30 Edinb. Med. and Surg. Journ., 1805, vol. i., cited by Clarke.
31 Arch. gén. de Méd., 1844; Edinb. Med. and Surg. Journ., p. 528, vol. lxiv., 1845.
32 Edinb. Med. Journ., 1857, vol. ii. p. 1057.
33 Arch. klin. Chir., 1873, p. 640.
34 Practical Surgery, London, 5th ed., p. 518.
35 Trans. Med.-Chir. Soc. London, 1858, p. 129.
36 Elements of Surgery, p. 334, Philada., 1842.
37 Am. Journ. Med. Sci., vol. vii. p. 17.
Excision with the incandescent loop of the galvano-cautery seems to be the most suitable procedure. Valerani38 operated in this manner without the loss of a drop of blood upon a congenital macroglossia in a child seven months of age.
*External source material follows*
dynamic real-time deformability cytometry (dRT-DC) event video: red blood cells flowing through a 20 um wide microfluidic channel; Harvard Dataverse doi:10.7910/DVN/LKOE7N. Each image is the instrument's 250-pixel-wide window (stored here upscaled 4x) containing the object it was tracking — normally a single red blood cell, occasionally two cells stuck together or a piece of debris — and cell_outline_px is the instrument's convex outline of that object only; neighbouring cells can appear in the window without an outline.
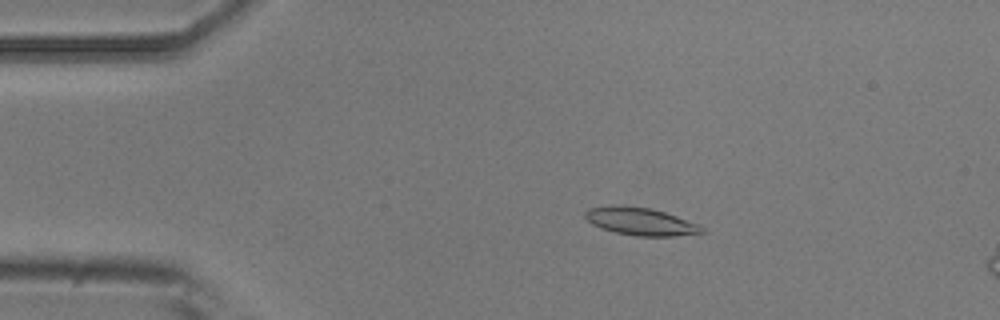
{"species": "common noctule bat (a hibernating species)", "species_latin": "Nyctalus noctula", "temperature_condition": "room temperature", "stored_images_in_passage": 16, "camera_frame_rate_fps": 3000, "um_per_image_px": 0.085, "animal": {"sex": "male", "body_mass_g": 20.5, "forearm_length_mm": 52.5}, "frame": {"image": 1, "passage_image": 10, "time_ms": 3.0, "image_size_px": [1000, 320], "cell_outline_px": [[704, 232], [672, 236], [636, 236], [616, 232], [600, 228], [592, 224], [584, 216], [584, 212], [588, 208], [612, 204], [648, 208], [664, 212], [700, 224], [704, 228]], "centroid_in_image_um": [54.41, 18.81], "position_along_channel_um": 30.6, "area_um2": 18.79}}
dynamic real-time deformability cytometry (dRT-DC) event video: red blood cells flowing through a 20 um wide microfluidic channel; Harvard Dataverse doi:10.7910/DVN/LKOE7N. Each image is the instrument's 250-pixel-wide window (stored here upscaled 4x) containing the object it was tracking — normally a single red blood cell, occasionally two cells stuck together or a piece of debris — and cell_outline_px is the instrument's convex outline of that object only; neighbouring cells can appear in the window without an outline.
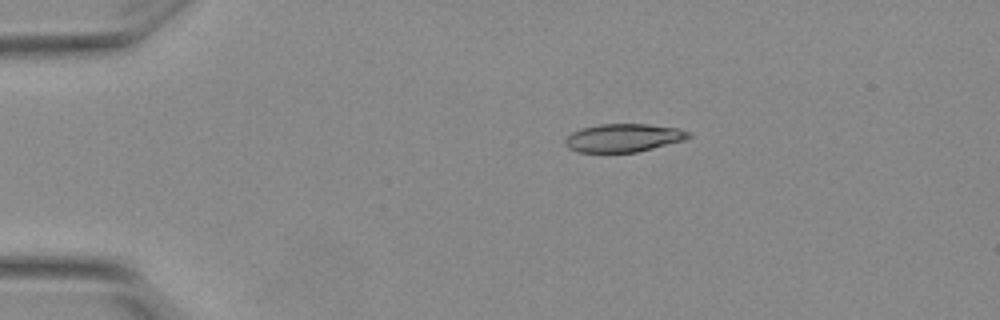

Maas39 operated in this way on a child two months of age. Fairlie Clarke, who removed a congenital macroglossia with the écraseur in a child five months of age, recommends operation before dentition begins40—an opinion which appears to be justified by the belief that the pressure of the teeth contributes to the subsequent rapid enlargement of the organ. Nevertheless, the operation may be undertaken at any age. Several of those already cited were performed upon adults, and Stephen O'Sullivan41 excised the hypertrophied tongue of a female sixty-five years of age.